_Exercise brief_
Transcribe the lines of the records starting with the one that has "X125780000Y-147795000D03*" in it and ending with the last, and transcribe nothing else.

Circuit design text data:

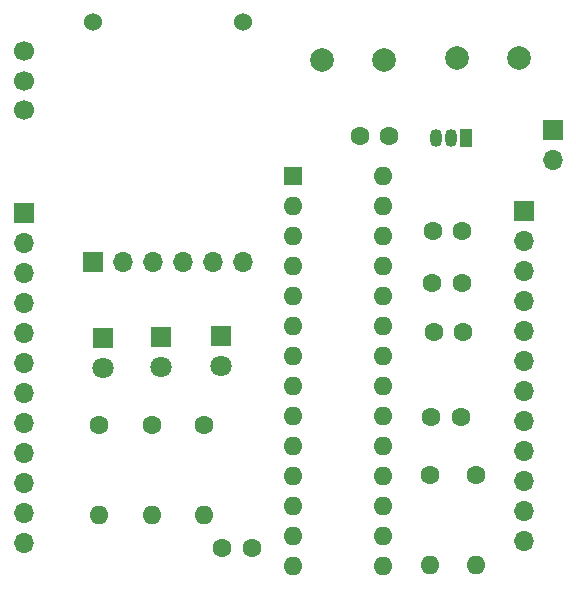
<source format=gbr>
%TF.GenerationSoftware,KiCad,Pcbnew,7.0.1-0*%
%TF.CreationDate,2023-04-17T16:38:54-05:00*%
%TF.ProjectId,PIC32,50494333-322e-46b6-9963-61645f706362,rev?*%
%TF.SameCoordinates,Original*%
%TF.FileFunction,Soldermask,Top*%
%TF.FilePolarity,Negative*%
%FSLAX46Y46*%
G04 Gerber Fmt 4.6, Leading zero omitted, Abs format (unit mm)*
G04 Created by KiCad (PCBNEW 7.0.1-0) date 2023-04-17 16:38:54*
%MOMM*%
%LPD*%
G01*
G04 APERTURE LIST*
%ADD10R,1.700000X1.700000*%
%ADD11O,1.700000X1.700000*%
%ADD12C,1.524000*%
%ADD13C,1.600000*%
%ADD14C,1.700000*%
%ADD15C,2.000000*%
%ADD16O,1.600000X1.600000*%
%ADD17R,1.800000X1.800000*%
%ADD18C,1.800000*%
%ADD19O,1.050000X1.500000*%
%ADD20R,1.050000X1.500000*%
%ADD21R,1.600000X1.600000*%
G04 APERTURE END LIST*
D10*
%TO.C,J4*%
X108780000Y-122140000D03*
D11*
X111320000Y-122140000D03*
X113860000Y-122140000D03*
X116400000Y-122140000D03*
X118940000Y-122140000D03*
X121480000Y-122140000D03*
D12*
X108780000Y-101820000D03*
X121480000Y-101820000D03*
%TD*%
D13*
%TO.C,C6*%
X122260000Y-146290000D03*
X119760000Y-146290000D03*
%TD*%
%TO.C,C2*%
X137590000Y-119470000D03*
X140090000Y-119470000D03*
%TD*%
D14*
%TO.C,SW1*%
X102960000Y-109240000D03*
X102960000Y-106740000D03*
X102960000Y-104240000D03*
%TD*%
D15*
%TO.C,SW3*%
X128220000Y-104980000D03*
X133470000Y-104980000D03*
%TD*%
%TO.C,SW2*%
X139680000Y-104850000D03*
X144930000Y-104850000D03*
%TD*%
D10*
%TO.C,J2*%
X102960000Y-117920000D03*
D11*
X102960000Y-120460000D03*
X102960000Y-123000000D03*
X102960000Y-125540000D03*
X102960000Y-128080000D03*
X102960000Y-130620000D03*
X102960000Y-133160000D03*
X102960000Y-135700000D03*
X102960000Y-138240000D03*
X102960000Y-140780000D03*
X102960000Y-143320000D03*
X102960000Y-145860000D03*
%TD*%
D16*
%TO.C,R2*%
X109370000Y-143500000D03*
D13*
X109370000Y-135880000D03*
%TD*%
D10*
%TO.C,J3*%
X145280000Y-117820000D03*
D11*
X145280000Y-120360000D03*
X145280000Y-122900000D03*
X145280000Y-125440000D03*
X145280000Y-127980000D03*
X145280000Y-130520000D03*
X145280000Y-133060000D03*
X145280000Y-135600000D03*
X145280000Y-138140000D03*
X145280000Y-140680000D03*
X145280000Y-143220000D03*
X145280000Y-145760000D03*
%TD*%
D13*
%TO.C,R3*%
X113780000Y-135880000D03*
D16*
X113780000Y-143500000D03*
%TD*%
D13*
%TO.C,R5*%
X137340000Y-140150000D03*
D16*
X137340000Y-147770000D03*
%TD*%
D13*
%TO.C,330*%
X118260000Y-135900000D03*
D16*
X118260000Y-143520000D03*
%TD*%
D13*
%TO.C,C3*%
X140060000Y-123850000D03*
X137560000Y-123850000D03*
%TD*%
D10*
%TO.C,J1*%
X147740000Y-110920000D03*
D11*
X147740000Y-113460000D03*
%TD*%
D17*
%TO.C,D1*%
X119650000Y-128385000D03*
D18*
X119650000Y-130925000D03*
%TD*%
D17*
%TO.C,D3*%
X114620000Y-128490000D03*
D18*
X114620000Y-131030000D03*
%TD*%
D13*
%TO.C,C4*%
X140170000Y-128040000D03*
X137670000Y-128040000D03*
%TD*%
D19*
%TO.C,U2*%
X137890000Y-111610000D03*
X139160000Y-111610000D03*
D20*
X140430000Y-111610000D03*
%TD*%
D13*
%TO.C,R4*%
X141270000Y-140110000D03*
D16*
X141270000Y-147730000D03*
%TD*%
D13*
%TO.C,C1*%
X133900000Y-111430000D03*
X131400000Y-111430000D03*
%TD*%
D17*
%TO.C,D2*%
X109690000Y-128540000D03*
D18*
X109690000Y-131080000D03*
%TD*%
D13*
%TO.C,C5*%
X137460000Y-135190000D03*
X139960000Y-135190000D03*
%TD*%
D16*
%TO.C,PIC32MX170f256b*%
X133400000Y-114775000D03*
X133400000Y-117315000D03*
X133400000Y-119855000D03*
X133400000Y-122395000D03*
X133400000Y-124935000D03*
X133400000Y-127475000D03*
X133400000Y-130015000D03*
X133400000Y-132555000D03*
X133400000Y-135095000D03*
X133400000Y-137635000D03*
X133400000Y-140175000D03*
X133400000Y-142715000D03*
X133400000Y-145255000D03*
X133400000Y-147795000D03*
X125780000Y-147795000D03*
X125780000Y-145255000D03*
X125780000Y-142715000D03*
X125780000Y-140175000D03*
X125780000Y-137635000D03*
X125780000Y-135095000D03*
X125780000Y-132555000D03*
X125780000Y-130015000D03*
X125780000Y-127475000D03*
X125780000Y-124935000D03*
X125780000Y-122395000D03*
X125780000Y-119855000D03*
X125780000Y-117315000D03*
D21*
X125780000Y-114775000D03*
%TD*%
M02*

</source>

_Response_
X125780000Y-147795000D03*
X125780000Y-145255000D03*
X125780000Y-142715000D03*
X125780000Y-140175000D03*
X125780000Y-137635000D03*
X125780000Y-135095000D03*
X125780000Y-132555000D03*
X125780000Y-130015000D03*
X125780000Y-127475000D03*
X125780000Y-124935000D03*
X125780000Y-122395000D03*
X125780000Y-119855000D03*
X125780000Y-117315000D03*
D21*
X125780000Y-114775000D03*
%TD*%
M02*

</source>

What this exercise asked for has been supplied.